Entries

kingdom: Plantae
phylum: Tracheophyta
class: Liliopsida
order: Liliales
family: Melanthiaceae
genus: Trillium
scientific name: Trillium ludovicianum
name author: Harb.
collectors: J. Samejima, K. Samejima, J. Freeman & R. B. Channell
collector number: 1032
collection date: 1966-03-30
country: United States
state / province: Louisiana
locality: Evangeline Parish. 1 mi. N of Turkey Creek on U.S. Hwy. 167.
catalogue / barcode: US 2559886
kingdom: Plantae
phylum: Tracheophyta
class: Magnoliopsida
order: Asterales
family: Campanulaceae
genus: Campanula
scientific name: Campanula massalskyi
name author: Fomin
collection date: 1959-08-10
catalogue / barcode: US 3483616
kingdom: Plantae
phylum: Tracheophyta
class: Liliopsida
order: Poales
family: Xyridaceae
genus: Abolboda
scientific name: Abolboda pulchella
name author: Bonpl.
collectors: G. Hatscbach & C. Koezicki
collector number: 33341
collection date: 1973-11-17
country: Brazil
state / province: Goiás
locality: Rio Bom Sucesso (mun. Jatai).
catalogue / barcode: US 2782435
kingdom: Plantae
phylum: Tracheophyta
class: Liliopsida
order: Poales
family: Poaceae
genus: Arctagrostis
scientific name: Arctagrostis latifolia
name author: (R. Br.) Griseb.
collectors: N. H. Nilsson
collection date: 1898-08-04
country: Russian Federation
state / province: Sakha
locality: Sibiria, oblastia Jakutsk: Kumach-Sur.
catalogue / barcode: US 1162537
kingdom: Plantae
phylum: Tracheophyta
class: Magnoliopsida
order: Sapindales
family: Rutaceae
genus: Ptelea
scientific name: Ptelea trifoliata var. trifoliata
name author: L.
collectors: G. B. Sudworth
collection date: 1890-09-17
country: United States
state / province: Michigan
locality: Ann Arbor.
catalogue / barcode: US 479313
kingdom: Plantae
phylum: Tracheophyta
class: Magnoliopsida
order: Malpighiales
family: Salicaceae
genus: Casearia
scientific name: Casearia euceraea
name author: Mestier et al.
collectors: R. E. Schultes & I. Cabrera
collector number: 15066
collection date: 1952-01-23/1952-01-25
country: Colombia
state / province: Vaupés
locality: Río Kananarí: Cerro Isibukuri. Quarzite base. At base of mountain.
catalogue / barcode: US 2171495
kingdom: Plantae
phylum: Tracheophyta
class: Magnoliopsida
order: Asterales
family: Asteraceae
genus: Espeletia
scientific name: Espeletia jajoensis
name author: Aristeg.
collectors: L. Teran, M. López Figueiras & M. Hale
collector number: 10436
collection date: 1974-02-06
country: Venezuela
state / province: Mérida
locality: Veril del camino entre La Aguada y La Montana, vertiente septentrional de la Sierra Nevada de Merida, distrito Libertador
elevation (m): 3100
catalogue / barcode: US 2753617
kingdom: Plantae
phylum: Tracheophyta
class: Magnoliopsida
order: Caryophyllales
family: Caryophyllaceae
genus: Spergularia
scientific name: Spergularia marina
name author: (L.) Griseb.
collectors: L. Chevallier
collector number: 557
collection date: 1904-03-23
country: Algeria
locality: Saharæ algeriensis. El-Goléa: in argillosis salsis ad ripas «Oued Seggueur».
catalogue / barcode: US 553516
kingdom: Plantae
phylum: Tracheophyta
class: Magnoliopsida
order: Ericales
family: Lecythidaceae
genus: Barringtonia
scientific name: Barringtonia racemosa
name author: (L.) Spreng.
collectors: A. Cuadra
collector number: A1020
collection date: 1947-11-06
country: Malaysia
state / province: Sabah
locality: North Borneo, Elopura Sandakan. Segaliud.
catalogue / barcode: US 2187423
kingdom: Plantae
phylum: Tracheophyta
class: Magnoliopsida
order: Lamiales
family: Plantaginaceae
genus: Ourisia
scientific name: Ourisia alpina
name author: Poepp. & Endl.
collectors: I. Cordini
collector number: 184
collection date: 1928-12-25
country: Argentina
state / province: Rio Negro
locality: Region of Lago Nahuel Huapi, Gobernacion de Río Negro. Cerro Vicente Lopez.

Exercise brief
Transcribe the text of every item above, keeping each line as it appears.

Exercise response
kingdom: Plantae
phylum: Tracheophyta
class: Liliopsida
order: Liliales
family: Melanthiaceae
genus: Trillium
scientific name: Trillium ludovicianum
name author: Harb.
collectors: J. Samejima, K. Samejima, J. Freeman & R. B. Channell
collector number: 1032
collection date: 1966-03-30
country: United States
state / province: Louisiana
locality: Evangeline Parish. 1 mi. N of Turkey Creek on U.S. Hwy. 167.
catalogue / barcode: US 2559886
kingdom: Plantae
phylum: Tracheophyta
class: Magnoliopsida
order: Asterales
family: Campanulaceae
genus: Campanula
scientific name: Campanula massalskyi
name author: Fomin
collection date: 1959-08-10
catalogue / barcode: US 3483616
kingdom: Plantae
phylum: Tracheophyta
class: Liliopsida
order: Poales
family: Xyridaceae
genus: Abolboda
scientific name: Abolboda pulchella
name author: Bonpl.
collectors: G. Hatscbach & C. Koezicki
collector number: 33341
collection date: 1973-11-17
country: Brazil
state / province: Goiás
locality: Rio Bom Sucesso (mun. Jatai).
catalogue / barcode: US 2782435
kingdom: Plantae
phylum: Tracheophyta
class: Liliopsida
order: Poales
family: Poaceae
genus: Arctagrostis
scientific name: Arctagrostis latifolia
name author: (R. Br.) Griseb.
collectors: N. H. Nilsson
collection date: 1898-08-04
country: Russian Federation
state / province: Sakha
locality: Sibiria, oblastia Jakutsk: Kumach-Sur.
catalogue / barcode: US 1162537
kingdom: Plantae
phylum: Tracheophyta
class: Magnoliopsida
order: Sapindales
family: Rutaceae
genus: Ptelea
scientific name: Ptelea trifoliata var. trifoliata
name author: L.
collectors: G. B. Sudworth
collection date: 1890-09-17
country: United States
state / province: Michigan
locality: Ann Arbor.
catalogue / barcode: US 479313
kingdom: Plantae
phylum: Tracheophyta
class: Magnoliopsida
order: Malpighiales
family: Salicaceae
genus: Casearia
scientific name: Casearia euceraea
name author: Mestier et al.
collectors: R. E. Schultes & I. Cabrera
collector number: 15066
collection date: 1952-01-23/1952-01-25
country: Colombia
state / province: Vaupés
locality: Río Kananarí: Cerro Isibukuri. Quarzite base. At base of mountain.
catalogue / barcode: US 2171495
kingdom: Plantae
phylum: Tracheophyta
class: Magnoliopsida
order: Asterales
family: Asteraceae
genus: Espeletia
scientific name: Espeletia jajoensis
name author: Aristeg.
collectors: L. Teran, M. López Figueiras & M. Hale
collector number: 10436
collection date: 1974-02-06
country: Venezuela
state / province: Mérida
locality: Veril del camino entre La Aguada y La Montana, vertiente septentrional de la Sierra Nevada de Merida, distrito Libertador
elevation (m): 3100
catalogue / barcode: US 2753617
kingdom: Plantae
phylum: Tracheophyta
class: Magnoliopsida
order: Caryophyllales
family: Caryophyllaceae
genus: Spergularia
scientific name: Spergularia marina
name author: (L.) Griseb.
collectors: L. Chevallier
collector number: 557
collection date: 1904-03-23
country: Algeria
locality: Saharæ algeriensis. El-Goléa: in argillosis salsis ad ripas «Oued Seggueur».
catalogue / barcode: US 553516
kingdom: Plantae
phylum: Tracheophyta
class: Magnoliopsida
order: Ericales
family: Lecythidaceae
genus: Barringtonia
scientific name: Barringtonia racemosa
name author: (L.) Spreng.
collectors: A. Cuadra
collector number: A1020
collection date: 1947-11-06
country: Malaysia
state / province: Sabah
locality: North Borneo, Elopura Sandakan. Segaliud.
catalogue / barcode: US 2187423
kingdom: Plantae
phylum: Tracheophyta
class: Magnoliopsida
order: Lamiales
family: Plantaginaceae
genus: Ourisia
scientific name: Ourisia alpina
name author: Poepp. & Endl.
collectors: I. Cordini
collector number: 184
collection date: 1928-12-25
country: Argentina
state / province: Rio Negro
locality: Region of Lago Nahuel Huapi, Gobernacion de Río Negro. Cerro Vicente Lopez.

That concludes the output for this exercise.